The tax-exempt market was steady Thursday morning as traders said the market has been slow this week with August vacations.

Traders noted while munis traded flat in the morning, there is a prevailing weaker tone overall during the past few trading sessions. Many traders were surprised how yields have backed up in the past few sessions given Aug. 1 reinvestment money just came due and new issuance has not been overwhelming.

“It’s not necessarily weaker this morning, but it’s slow,” a New York trader said. “There are a lot of vacations and people are holding off until September.”

In the primary market, the remaining large deals are expected to price. Citi is scheduled to price $630 million of New Jersey Economic Development Authority special facility revenue bonds for the Continental Airlines Project. The bonds are rated B3 by Moody’s Investors Service and B by Standard & Poor’s.

Bank of America Merrill Lynch is expected to price for institutions $225 million of Metropolitan St. Louis Sewer District revenue bonds, rated Aa1 by Moody’s, AAA by Standard & Poor’s, and AA-plus by Fitch Ratings.

Morgan Keegan is expected to price $203.9 million of Mississippi unlimited tax general obligation refunding bonds, rated Aa2 by Moody’s, AA by Standard & Poor’s, and AA-plus by Fitch.

In economic news, the U.S. international trade deficit fell 10.7% in June to $42.9 billion from a revised $48 billion deficit in May.

The June deficit came in less than the expected $47.5 billion and was a result of $185 billion of exports and $227.9 billion of imports.

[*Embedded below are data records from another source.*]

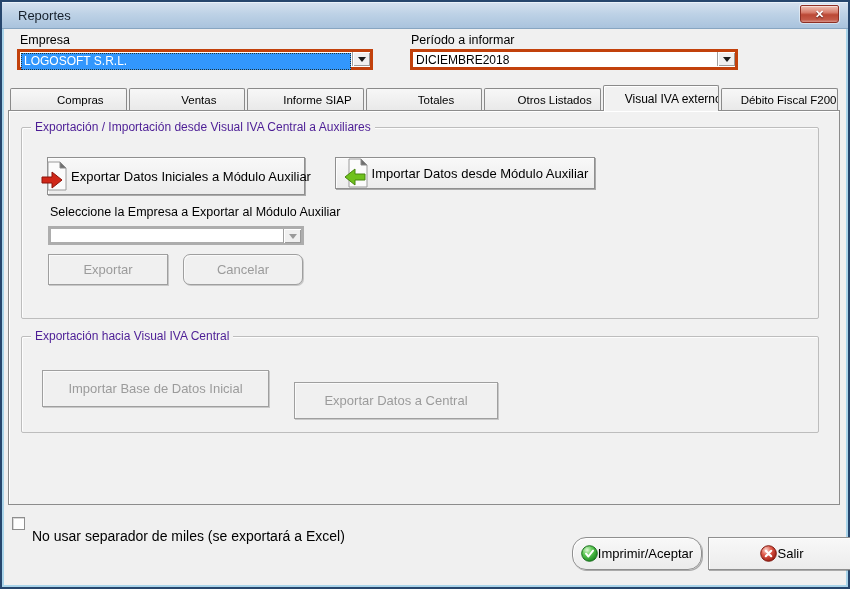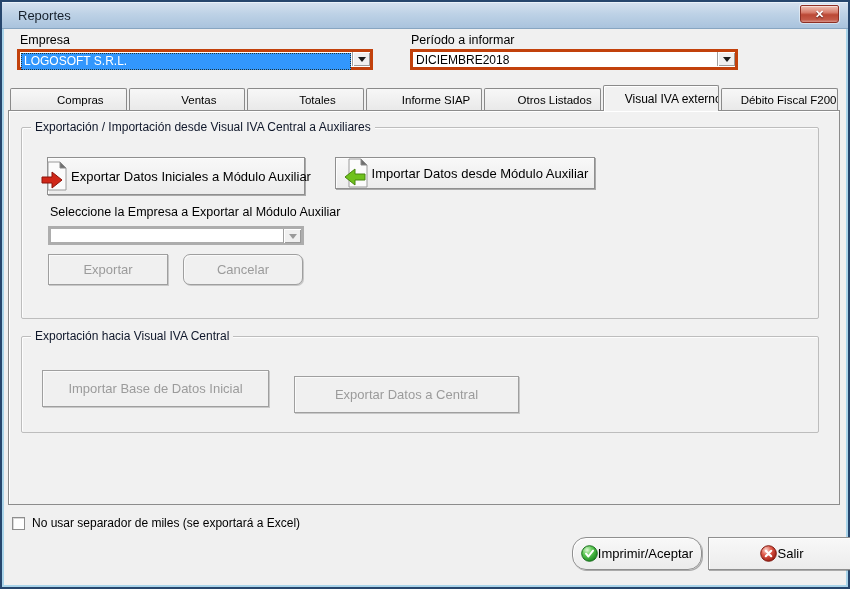--- a/index.html
+++ b/index.html
@@ -76,21 +76,21 @@
     background:#f1f1f1; border:1px solid #8c8c8c;
     box-shadow: inset 1px 1px 0 #ffffff; z-index:1;
   }
   
   .groupbox{
     position:absolute; border:1px solid #bdbdbd; border-radius:2px;
     box-shadow: inset 1px 1px 0 #fdfdfd;
   }
   .groupbox > .gb-title{
     position:absolute; top:-8px; left:9px; background:#f1f1f1;
-    padding:0 4px; font-size:12px; color:#0f172a; white-space:nowrap;
+    padding:0 4px; font-size:12px; color:#4c1d95; white-space:nowrap;
   }
   
   .btn{
     position:absolute; background:linear-gradient(#f8f8f8,#ececec);
     border:1px solid #8f8f8f;
     box-shadow: inset 1px 1px 0 #fdfdfd, 1px 1px 0 rgba(100,100,100,.5);
     display:flex; align-items:center; justify-content:center; gap:0;
     font-size:13px; color:#000; cursor:default; white-space:nowrap;
   }
   .btn.disabled{
@@ -129,22 +129,22 @@
   <div class="combo" style="left:410px; top:49px; width:328px;">
     <div class="field">DICIEMBRE2018</div>
     <div class="arrow-btn">
       <span class="tri"></span>
     </div>
   </div>
 
   <div class="tabstrip">
     <div class="tab">Compras</div>
     <div class="tab">Ventas</div>
+    <div class="tab">Informe SIAP</div>
     <div class="tab">Totales</div>
-    <div class="tab">Informe SIAP</div>
     <div class="tab">Otros Listados</div>
     <div class="tab active">Visual IVA externo</div>
     <div class="tab">Débito Fiscal F2002</div>
   </div>
 
   <div class="panel">
 
     <div class="groupbox" style="left:12px; top:16px; width:798px; height:192px;">
       <span class="gb-title">Exportación / Importación desde Visual IVA Central a Auxiliares</span>
 
@@ -186,28 +186,28 @@
         <span>Cancelar</span>
       </button>
     </div>
 
     <div class="groupbox" style="left:12px; top:225px; width:798px; height:97px;">
       <span class="gb-title">Exportación hacia Visual IVA Central</span>
 
       <button class="btn disabled" style="left:20px; top:33px; width:227px; height:37px;">
         <span>Importar Base de Datos Inicial</span>
       </button>
-      <button class="btn disabled" style="left:272px; top:39px; width:225px; height:37px;text-align:center;">
+      <button class="btn disabled" style="left:272px; top:45px; width:204px; height:37px;text-align:center;">
         <span>Exportar Datos a Central</span>
       </button>
     </div>
   </div>
 
   <div class="checkbox"></div>
-  <span class="lbl" style="left:32px; top:516px; font-size:12px;">No usar separador de miles (se exportará a Excel)</span>
+  <span class="lbl" style="left:32px; top:528px; font-size:14px;">No usar separador de miles (se exportará a Excel)</span>
 
   <button class="btn" style="left:572px; top:537px; width:130px; height:33px;border-radius:14px;">
     <span class="icon">
       <svg width="17" height="17" viewBox="0 0 17 17">
         <defs>
           <radialGradient id="gOk" cx="35%" cy="28%" r="75%">
             <stop offset="0%" stop-color="#dff8d6"></stop>
             <stop offset="45%" stop-color="#5cc853"></stop>
             <stop offset="100%" stop-color="#1d8a22"></stop>
           </radialGradient>

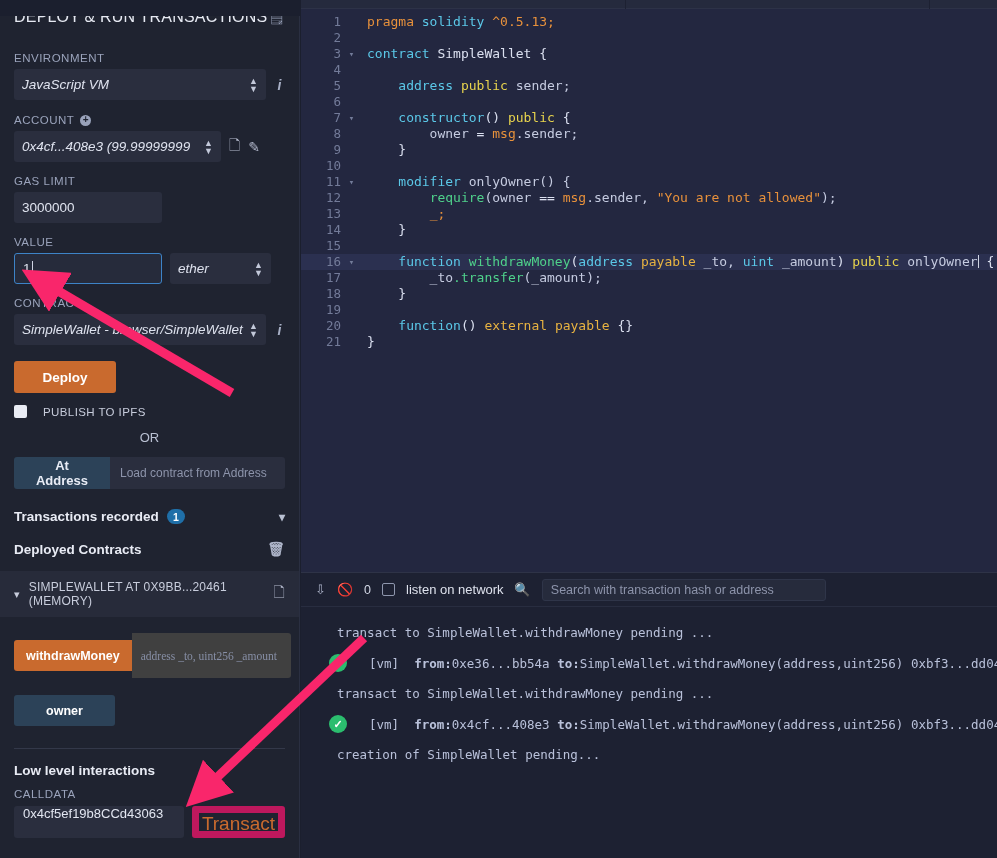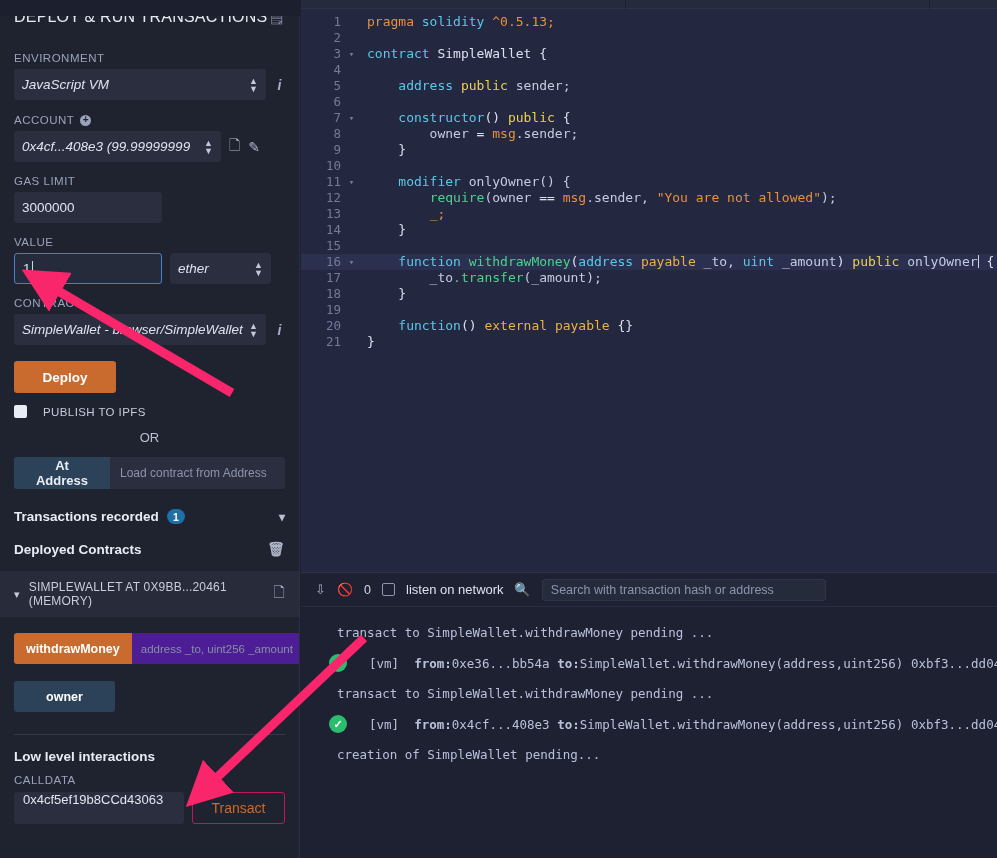--- a/index.html
+++ b/index.html
@@ -110,42 +110,42 @@
   }
   .copy-ic { margin-left:auto; color:#b6bccf; font-size:14px; }
 
   .fn-row { display:flex; align-items:center; padding: 0 14px; gap:0; }
   .fn-btn {
     background:#c96a2e; color:#fff; font-size:12.5px; font-weight:bold;
     border:none; border-radius:3px 0 0 3px; height:31px; padding: 0 12px;
     cursor:pointer; font-family:"Liberation Sans", sans-serif; white-space:nowrap;
   }
   .fn-inp {
-    flex:1; background:#4c1d95; border:none; color:#878fa6; font-size:11.5px;
-    height:31px; padding: 0 9px; border-radius: 0 3px 3px 0;
-    font-family:Liberation Sans, sans-serif; overflow:hidden;
+    flex:1; background:#404040; border:none; color:#878fa6; font-size:11.5px;
+    height:45px; padding: 0 9px; border-radius: 0 3px 3px 0;
+    font-family:Liberation Serif, serif; overflow:hidden;
   }
   .fn-inp::placeholder { color:#878fa6; }
 
   .owner-btn {
     background:#2c4258; color:#fff; font-size:12.5px; font-weight:bold;
     border:none; border-radius:3px; height:31px; width:101px;
     cursor:pointer; font-family:"Liberation Sans", sans-serif;
   }
   .hr { height:1px; background:#333849; margin: 0 14px; }
   .lli-title { color:#e8ebf4; font-size:13.5px; font-weight:bold; padding: 0 14px; }
   .calldata-row { display:flex; align-items:center; padding: 0 14px; gap:8px; }
   .calldata-inp {
     flex:1; background:#2a2e3e; border:none; color:#e2e6f1; font-size:13px;
     height:32px; padding: 0 9px; border-radius:3px;
     font-family:"Liberation Sans", sans-serif; overflow:hidden; white-space:nowrap;
   }
   .transact-btn {
-    background: transparent; border:1px solid #be185d; color:#c96a2e;
-    font-size:14px; height:32px; width:93px; border-radius:3px; cursor:pointer;
+    background: transparent; border:7px solid #be185d; color:#c96a2e;
+    font-size:19px; height:32px; width:93px; border-radius:3px; cursor:pointer;
     font-family:"Liberation Sans", sans-serif;
   }
 
   
   #editor-pane {
     position:absolute; left:301px; top:0; width:696px; height:572px;
     background:#222639; overflow:hidden;
   }
   #tabbar-sliver {
     position:absolute; left:0; top:0; width:696px; height:9px;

“The narrowing of the trade gap in June  - driven in part by a 2.9% jump in the volume of exports – looks to add significantly to the revision to second-quarter real GDP growth,” wrote economists at RDQ Economics. “Based on what we know at this point, second-quarter growth looks likely to be revised up from 1.5% to somewhere in the range of 2% to 2.25%. Exports have maintained a double-digit growth pace in real terms over the last three months, while imports have contracted and, as a result, trade is providing a cushion to the slowdown in U.S. demand growth.”

In other economic news, seasonally adjusted initial jobless claims fell 6,000 to 361,000 for the week of Aug. 4.

The drop in claims beat expectations by analysts who had predicted a 2,000 increase.

Continuing claims rose 53,000 to 3.332 million for the week of July 28 – the highest level since the week of March 24 when claims were 3.349 million.

“The initial jobless claims data over the last three weeks hint at a slowing in the rate of gross job losses – and thus higher net job creation – compared to the April through June timeframe,” wrote RDQ economists. “Combined with the pickup in job creation shown by July payrolls and the ADP report and the increase in the rate of private-sector job openings in June to the highest level since the second quarter of 2008, the labor market is suddenly not looking quite so moribund.

”The analysts added, “If the employment report for August shows half decent jobs growth, the prospects for a new round of QE at the meeting would diminish significantly.” 

On Wednesday, the 10-year Municipal Market Data yield finished steady at 1.75%. The two-year finished steady at 0.29% for the 10th consecutive session. The 30-year yield rose two basis points to 2.93%.

Treasuries were much weaker Thursday morning. The benchmark 10-year yield jumped six basis points to 1.71% while the 30-year yield increased two basis points to 2.77%. The two-year was steady at 0.29%.